[What you will do]
Pull from the data below each line where the word "paint" occurs, and copy it.
----
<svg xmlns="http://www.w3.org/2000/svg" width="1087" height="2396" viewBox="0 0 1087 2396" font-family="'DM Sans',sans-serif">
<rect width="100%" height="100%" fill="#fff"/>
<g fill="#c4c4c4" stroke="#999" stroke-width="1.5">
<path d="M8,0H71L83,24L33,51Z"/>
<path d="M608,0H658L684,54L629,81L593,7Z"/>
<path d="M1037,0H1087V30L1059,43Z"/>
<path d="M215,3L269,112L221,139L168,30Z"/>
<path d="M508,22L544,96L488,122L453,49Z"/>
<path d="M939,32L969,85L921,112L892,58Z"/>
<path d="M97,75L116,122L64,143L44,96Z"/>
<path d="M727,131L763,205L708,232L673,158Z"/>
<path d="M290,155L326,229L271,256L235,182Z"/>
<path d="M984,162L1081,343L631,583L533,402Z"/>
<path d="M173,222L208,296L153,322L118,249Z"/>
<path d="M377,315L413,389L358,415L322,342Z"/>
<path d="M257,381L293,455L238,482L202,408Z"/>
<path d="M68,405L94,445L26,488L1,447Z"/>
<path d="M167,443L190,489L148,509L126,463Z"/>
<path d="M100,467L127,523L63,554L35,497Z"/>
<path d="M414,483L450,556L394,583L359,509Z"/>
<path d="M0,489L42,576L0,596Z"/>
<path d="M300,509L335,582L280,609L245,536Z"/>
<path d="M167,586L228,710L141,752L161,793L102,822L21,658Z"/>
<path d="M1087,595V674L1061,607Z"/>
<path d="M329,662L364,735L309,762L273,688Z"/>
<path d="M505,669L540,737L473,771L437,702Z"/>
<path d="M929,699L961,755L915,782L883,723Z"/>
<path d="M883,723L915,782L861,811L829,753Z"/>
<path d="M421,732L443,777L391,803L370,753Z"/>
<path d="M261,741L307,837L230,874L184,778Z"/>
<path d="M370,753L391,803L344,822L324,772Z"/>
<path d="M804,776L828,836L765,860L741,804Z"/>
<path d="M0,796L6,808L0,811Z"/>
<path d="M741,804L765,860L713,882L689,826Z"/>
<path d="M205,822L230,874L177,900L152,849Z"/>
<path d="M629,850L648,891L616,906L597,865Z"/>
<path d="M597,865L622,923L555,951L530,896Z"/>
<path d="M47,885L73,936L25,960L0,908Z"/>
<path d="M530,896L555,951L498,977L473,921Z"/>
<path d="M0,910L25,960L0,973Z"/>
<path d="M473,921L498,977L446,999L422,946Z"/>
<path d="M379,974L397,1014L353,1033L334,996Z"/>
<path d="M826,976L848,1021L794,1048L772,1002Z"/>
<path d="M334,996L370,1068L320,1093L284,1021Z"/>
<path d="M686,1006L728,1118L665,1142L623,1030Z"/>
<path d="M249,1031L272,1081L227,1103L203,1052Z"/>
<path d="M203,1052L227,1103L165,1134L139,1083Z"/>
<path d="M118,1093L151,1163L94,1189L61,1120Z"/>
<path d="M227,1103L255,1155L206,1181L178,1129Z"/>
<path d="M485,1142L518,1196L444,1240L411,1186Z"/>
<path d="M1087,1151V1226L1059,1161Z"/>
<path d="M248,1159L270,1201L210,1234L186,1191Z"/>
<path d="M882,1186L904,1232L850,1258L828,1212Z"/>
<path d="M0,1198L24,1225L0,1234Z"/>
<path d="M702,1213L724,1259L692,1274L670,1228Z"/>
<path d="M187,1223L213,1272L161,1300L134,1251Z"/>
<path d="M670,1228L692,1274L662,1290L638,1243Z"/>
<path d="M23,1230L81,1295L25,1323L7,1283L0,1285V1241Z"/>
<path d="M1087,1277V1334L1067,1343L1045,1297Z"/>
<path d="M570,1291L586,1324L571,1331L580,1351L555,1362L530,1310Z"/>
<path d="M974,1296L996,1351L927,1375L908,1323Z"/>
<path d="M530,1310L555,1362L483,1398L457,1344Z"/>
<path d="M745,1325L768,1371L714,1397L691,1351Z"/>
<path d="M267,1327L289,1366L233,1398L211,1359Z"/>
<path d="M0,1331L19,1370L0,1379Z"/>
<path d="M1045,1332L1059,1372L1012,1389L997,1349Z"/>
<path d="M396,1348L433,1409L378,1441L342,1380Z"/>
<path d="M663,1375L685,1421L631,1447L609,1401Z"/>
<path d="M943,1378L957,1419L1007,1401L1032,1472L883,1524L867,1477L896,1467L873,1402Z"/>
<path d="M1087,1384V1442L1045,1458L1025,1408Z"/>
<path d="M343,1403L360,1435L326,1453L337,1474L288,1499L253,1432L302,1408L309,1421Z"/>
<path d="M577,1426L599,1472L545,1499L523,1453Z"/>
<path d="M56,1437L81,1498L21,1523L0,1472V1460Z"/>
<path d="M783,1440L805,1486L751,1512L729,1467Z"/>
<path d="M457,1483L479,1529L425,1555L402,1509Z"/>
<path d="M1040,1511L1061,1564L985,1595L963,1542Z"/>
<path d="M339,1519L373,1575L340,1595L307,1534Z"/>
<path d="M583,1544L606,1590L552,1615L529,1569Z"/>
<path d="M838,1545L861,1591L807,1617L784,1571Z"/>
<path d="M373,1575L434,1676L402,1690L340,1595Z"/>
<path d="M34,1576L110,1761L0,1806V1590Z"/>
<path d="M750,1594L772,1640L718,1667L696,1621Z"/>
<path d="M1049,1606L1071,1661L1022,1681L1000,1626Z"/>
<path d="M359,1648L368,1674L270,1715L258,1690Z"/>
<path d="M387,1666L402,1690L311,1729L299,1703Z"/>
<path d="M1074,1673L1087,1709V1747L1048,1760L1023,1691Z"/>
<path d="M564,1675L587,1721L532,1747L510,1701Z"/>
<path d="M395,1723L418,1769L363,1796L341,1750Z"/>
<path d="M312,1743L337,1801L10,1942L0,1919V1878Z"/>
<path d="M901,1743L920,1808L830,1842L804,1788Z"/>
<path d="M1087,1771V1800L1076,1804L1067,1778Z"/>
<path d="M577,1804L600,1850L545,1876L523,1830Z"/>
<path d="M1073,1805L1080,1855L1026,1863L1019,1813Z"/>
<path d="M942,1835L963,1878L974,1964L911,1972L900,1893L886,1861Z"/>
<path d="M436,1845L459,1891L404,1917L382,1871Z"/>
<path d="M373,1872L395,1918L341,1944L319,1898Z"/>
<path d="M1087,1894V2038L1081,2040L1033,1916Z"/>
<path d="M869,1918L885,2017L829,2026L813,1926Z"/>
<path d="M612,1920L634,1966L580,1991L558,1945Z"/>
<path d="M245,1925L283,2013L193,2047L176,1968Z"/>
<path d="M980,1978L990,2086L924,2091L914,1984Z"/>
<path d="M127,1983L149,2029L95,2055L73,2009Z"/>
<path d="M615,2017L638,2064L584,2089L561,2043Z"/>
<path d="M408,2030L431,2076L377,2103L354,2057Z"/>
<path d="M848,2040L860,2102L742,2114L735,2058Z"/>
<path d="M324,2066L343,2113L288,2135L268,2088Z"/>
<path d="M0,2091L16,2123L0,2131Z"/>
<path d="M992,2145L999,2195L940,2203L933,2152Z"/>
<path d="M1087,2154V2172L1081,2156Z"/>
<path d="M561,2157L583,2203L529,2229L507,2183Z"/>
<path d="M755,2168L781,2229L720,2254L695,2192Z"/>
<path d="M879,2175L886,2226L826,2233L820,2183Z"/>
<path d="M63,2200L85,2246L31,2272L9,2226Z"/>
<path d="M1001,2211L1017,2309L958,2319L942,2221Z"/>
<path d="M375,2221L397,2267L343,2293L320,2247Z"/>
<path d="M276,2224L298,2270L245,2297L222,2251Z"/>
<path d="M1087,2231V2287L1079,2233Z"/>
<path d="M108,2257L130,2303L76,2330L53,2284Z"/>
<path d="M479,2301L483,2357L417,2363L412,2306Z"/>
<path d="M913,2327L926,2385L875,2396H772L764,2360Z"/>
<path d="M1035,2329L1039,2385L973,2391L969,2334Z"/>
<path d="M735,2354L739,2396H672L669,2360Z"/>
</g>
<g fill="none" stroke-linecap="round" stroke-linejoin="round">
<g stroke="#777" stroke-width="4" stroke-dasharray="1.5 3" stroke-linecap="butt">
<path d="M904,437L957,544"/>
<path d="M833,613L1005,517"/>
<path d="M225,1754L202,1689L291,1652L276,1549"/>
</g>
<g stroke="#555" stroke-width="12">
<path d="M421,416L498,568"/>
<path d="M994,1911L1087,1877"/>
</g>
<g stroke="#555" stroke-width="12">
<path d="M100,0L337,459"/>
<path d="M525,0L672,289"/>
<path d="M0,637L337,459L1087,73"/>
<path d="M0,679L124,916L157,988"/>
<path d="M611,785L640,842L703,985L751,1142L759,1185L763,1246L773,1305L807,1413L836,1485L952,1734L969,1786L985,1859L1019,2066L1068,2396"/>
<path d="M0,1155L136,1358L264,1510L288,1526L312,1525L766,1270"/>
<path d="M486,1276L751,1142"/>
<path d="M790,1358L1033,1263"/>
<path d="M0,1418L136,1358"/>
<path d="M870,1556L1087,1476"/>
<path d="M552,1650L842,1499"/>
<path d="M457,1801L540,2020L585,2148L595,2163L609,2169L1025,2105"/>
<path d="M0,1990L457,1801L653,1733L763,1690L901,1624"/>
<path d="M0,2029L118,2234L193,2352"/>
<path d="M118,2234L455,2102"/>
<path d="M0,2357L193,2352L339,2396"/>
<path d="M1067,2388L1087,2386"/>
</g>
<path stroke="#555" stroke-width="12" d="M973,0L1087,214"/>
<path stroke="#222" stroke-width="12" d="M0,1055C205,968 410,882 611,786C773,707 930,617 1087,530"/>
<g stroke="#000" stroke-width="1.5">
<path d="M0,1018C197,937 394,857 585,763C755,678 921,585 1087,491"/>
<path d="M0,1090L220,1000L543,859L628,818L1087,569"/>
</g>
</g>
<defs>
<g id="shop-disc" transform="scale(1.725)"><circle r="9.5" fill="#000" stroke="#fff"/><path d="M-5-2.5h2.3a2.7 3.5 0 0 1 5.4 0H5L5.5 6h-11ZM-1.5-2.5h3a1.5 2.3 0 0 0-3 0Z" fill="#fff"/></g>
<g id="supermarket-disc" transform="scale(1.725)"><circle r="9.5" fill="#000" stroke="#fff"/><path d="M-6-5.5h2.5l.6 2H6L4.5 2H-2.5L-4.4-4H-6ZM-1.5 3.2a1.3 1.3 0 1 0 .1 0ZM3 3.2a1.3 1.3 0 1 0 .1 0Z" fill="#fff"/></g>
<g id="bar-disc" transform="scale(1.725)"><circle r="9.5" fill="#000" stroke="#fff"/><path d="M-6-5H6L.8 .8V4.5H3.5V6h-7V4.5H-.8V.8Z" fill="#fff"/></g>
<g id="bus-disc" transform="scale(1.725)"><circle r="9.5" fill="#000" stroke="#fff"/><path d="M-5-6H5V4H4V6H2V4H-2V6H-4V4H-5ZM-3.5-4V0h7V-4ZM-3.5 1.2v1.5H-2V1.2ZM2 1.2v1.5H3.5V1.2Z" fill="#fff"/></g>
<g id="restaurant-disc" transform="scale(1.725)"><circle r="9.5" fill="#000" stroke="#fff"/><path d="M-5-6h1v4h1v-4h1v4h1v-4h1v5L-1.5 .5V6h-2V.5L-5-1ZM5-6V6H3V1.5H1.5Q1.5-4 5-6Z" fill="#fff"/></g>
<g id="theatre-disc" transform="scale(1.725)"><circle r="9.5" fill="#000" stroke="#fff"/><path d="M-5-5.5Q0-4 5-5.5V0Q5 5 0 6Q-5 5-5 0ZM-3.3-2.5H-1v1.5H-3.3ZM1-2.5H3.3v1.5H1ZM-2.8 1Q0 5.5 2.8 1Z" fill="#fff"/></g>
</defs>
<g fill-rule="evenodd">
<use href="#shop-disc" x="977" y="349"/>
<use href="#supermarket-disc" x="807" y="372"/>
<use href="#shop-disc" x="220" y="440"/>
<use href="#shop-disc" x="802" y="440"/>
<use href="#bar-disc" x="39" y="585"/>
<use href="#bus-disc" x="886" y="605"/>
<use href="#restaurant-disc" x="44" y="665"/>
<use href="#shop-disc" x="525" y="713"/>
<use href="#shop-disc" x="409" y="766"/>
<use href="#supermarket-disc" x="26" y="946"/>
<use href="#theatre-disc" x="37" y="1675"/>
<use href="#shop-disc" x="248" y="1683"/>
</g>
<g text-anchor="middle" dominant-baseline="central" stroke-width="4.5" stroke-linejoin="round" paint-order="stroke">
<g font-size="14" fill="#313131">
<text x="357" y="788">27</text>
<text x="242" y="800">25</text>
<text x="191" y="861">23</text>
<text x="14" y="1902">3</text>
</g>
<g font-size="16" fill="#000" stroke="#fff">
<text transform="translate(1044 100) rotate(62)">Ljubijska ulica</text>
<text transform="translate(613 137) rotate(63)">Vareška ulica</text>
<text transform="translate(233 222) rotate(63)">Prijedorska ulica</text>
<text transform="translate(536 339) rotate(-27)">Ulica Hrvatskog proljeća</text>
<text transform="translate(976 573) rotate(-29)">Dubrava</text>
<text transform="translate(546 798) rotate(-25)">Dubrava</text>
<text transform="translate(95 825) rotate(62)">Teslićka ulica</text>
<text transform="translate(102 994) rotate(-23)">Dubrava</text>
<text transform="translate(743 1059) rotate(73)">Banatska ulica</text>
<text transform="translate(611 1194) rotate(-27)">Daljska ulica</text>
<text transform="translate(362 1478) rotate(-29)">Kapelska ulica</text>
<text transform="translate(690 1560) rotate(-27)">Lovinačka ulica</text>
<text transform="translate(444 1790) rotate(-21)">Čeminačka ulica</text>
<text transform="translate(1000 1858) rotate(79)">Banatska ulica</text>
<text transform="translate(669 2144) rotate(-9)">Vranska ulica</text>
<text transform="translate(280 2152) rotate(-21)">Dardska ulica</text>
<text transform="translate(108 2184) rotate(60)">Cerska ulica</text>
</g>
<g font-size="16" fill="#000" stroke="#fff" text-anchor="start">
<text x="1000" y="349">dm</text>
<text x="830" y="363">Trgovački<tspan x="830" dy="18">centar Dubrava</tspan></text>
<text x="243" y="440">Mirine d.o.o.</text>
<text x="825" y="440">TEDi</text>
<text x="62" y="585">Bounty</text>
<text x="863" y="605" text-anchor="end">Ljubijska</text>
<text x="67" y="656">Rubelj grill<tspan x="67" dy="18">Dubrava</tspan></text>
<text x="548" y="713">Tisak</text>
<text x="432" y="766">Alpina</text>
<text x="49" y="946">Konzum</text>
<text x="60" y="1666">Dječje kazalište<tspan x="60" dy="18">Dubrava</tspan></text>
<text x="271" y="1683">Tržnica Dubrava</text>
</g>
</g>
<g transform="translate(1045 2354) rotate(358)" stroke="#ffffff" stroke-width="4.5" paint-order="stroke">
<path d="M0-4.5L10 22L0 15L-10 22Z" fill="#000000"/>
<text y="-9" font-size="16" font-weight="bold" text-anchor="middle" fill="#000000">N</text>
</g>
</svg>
----
[Solution to this exercise]
<g text-anchor="middle" dominant-baseline="central" stroke-width="4.5" stroke-linejoin="round" paint-order="stroke">
<g transform="translate(1045 2354) rotate(358)" stroke="#ffffff" stroke-width="4.5" paint-order="stroke">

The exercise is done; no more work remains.